The spectral dominance region is presumably determined by the spectral
characteristics of environmental sounds -- in particular, of speech sounds. In a
Gibsonian or ecological approach, the whole speech-hearing system is integrated,
tuned to itself and to the natural environment by a combination of (social)
evolution and (social) life experience. As a result, the auditory system "knows"
that certain frequency ranges are more likely to provide useful information
about sound sources in the environment, or about the meaning of speech, than

Mechanism? A neural-net model of spectral dominance would presumably involve
units that are tuned to given spectral frequencies. The more you excite a given
synapse during exposure to speech, the stronger the connection, and the higher
the corresponding spectral frequency weight.

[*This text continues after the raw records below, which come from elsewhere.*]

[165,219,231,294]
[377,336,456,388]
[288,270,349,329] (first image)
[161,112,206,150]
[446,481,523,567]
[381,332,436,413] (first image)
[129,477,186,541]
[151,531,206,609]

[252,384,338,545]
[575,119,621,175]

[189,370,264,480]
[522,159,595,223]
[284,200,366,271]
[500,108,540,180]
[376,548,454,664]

> And until this mechanism
> is clarified, the proposed explanation is merely a description pushed
> up one level (i.e., from the actual behavior to the hypothetical spectral
weighting function).

I think the point here is that the same algorithm, including the spectral
weighting function, can explain a wide range of different pitch effects -- pitch
of pure tones, harmonic complex tones, residue tones, bells, chords, etc. (see
TSS82a for details). It's no mean feat to create a single algorithm that
approximately fits a wide range of data.

>  Richard also neglects to mention that, in my study, I found strong
> effects of spectral envelope for many listeners. This result is indeed
> atypical compared to what Deutsch and Pollack reported, and also with
> respect to Terhardt's model, but it is a finding in need of explanation.
> Apparently, spectral envelope effects do surface under certain conditions,
> and the Terhardt model does not allow for that.

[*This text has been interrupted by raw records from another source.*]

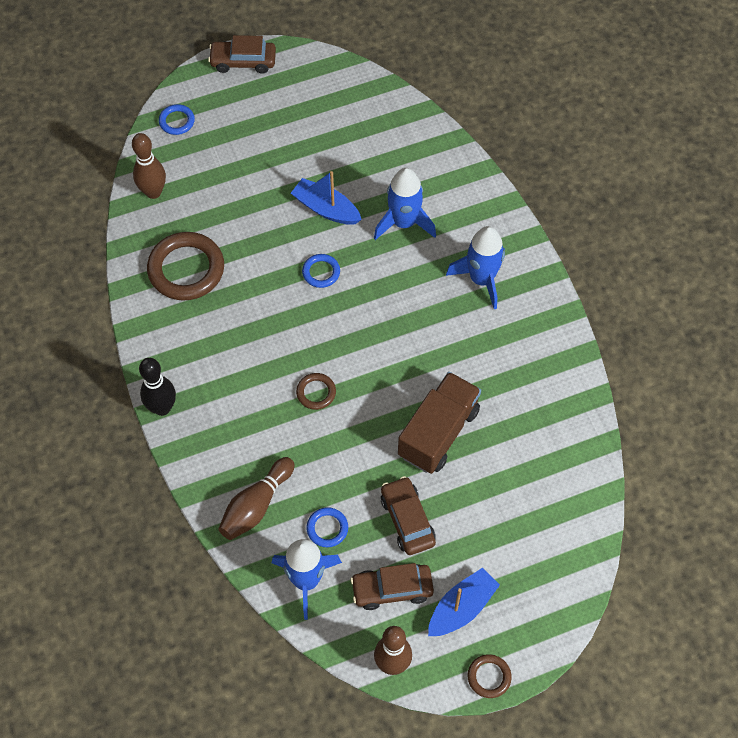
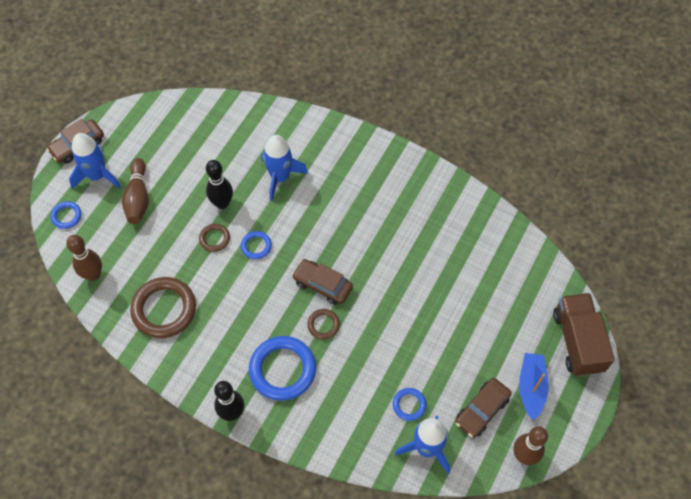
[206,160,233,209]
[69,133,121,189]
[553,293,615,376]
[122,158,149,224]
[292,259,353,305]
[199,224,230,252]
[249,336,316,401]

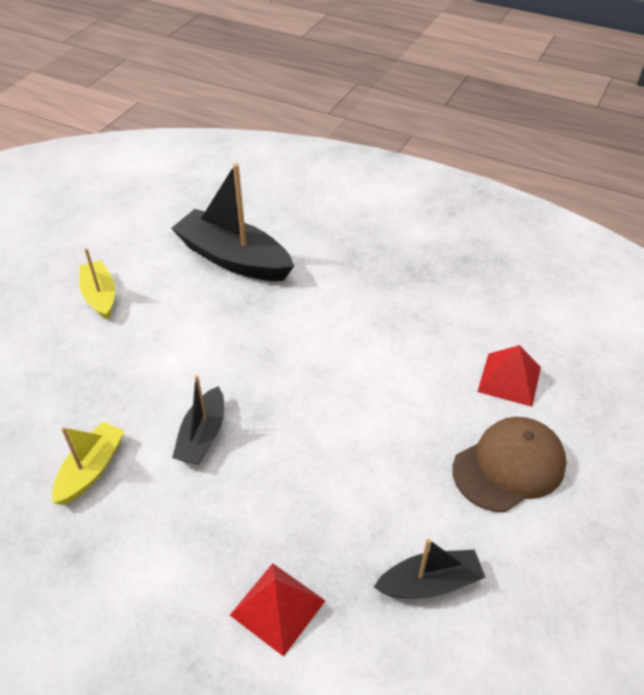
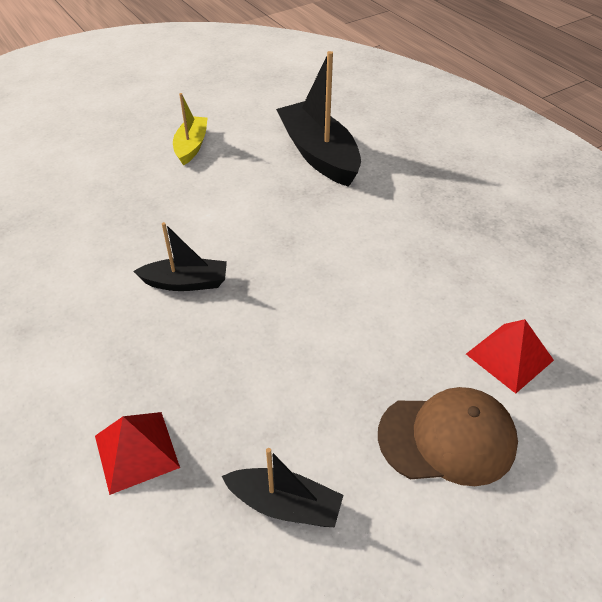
[133,222,227,291]
[52,422,125,505] (first image)

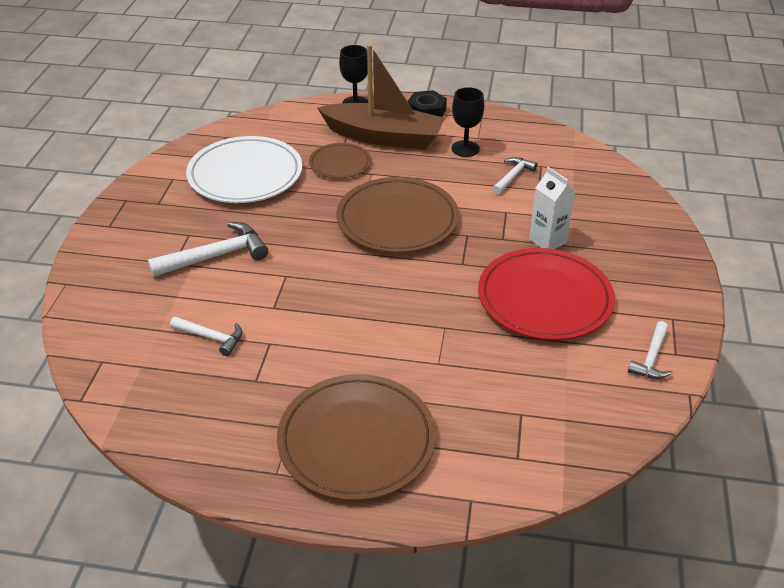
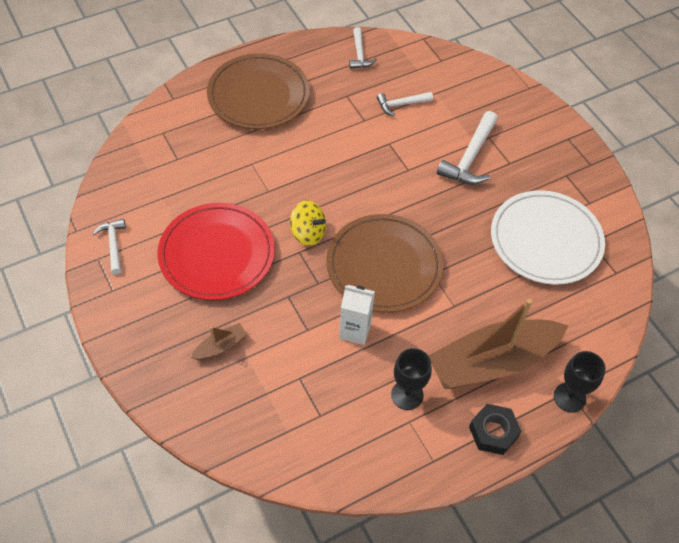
[309,143,371,179] (first image)
[349,27,377,69]
[339,285,375,345]
[290,200,326,246]
[191,323,247,360]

Deutsch used two spectral envelopes in her study that were exact spectral
transpositions of each other, differing by an interval of 6 semitones. If you
plug all 12 OCTs for each of Deutsch's envelope into TSS82b, the two calculated
pitch distributions differ in average ("centroid") pitch by about 2 semitones.
The result is less than 6, because the spectral dominance region in the model is
fixed. (The center of the calculated pitch distribution pitch is still
"approximately 300 Hz" in both cases.)

> Mark Pitt (in a personal
> communication related to this exchange) has suggested that the effect may
> be related to the inability of musically untrained listeners to separate
> pitch and timbre--again only in certain situations.

That sounds feasible, but is possible to make definite predictions on this
basis? I think it depends on one's operational or experimental definition of
pitch and timbre.


On the subject of pitch/timbre confusions, Joyce Tang Boyland writes:

> As a native Chinese speaker, perceptual psychologist, and quasi-linguist,
> I've been trying to suggest for a long time that this perception of
> higher f0 is actually due to a (female) dialect/style whose vowels are
> "timbrally brighter".

I would be very interested to see experimental data (or even just "strong
anecdotal evidence") that would support such an assertion.


Pierre Divenyi writes:

> Do I understand
> it correctly, Richard, that the results are expected to change
> as a function of the frequency region which the subject listens in?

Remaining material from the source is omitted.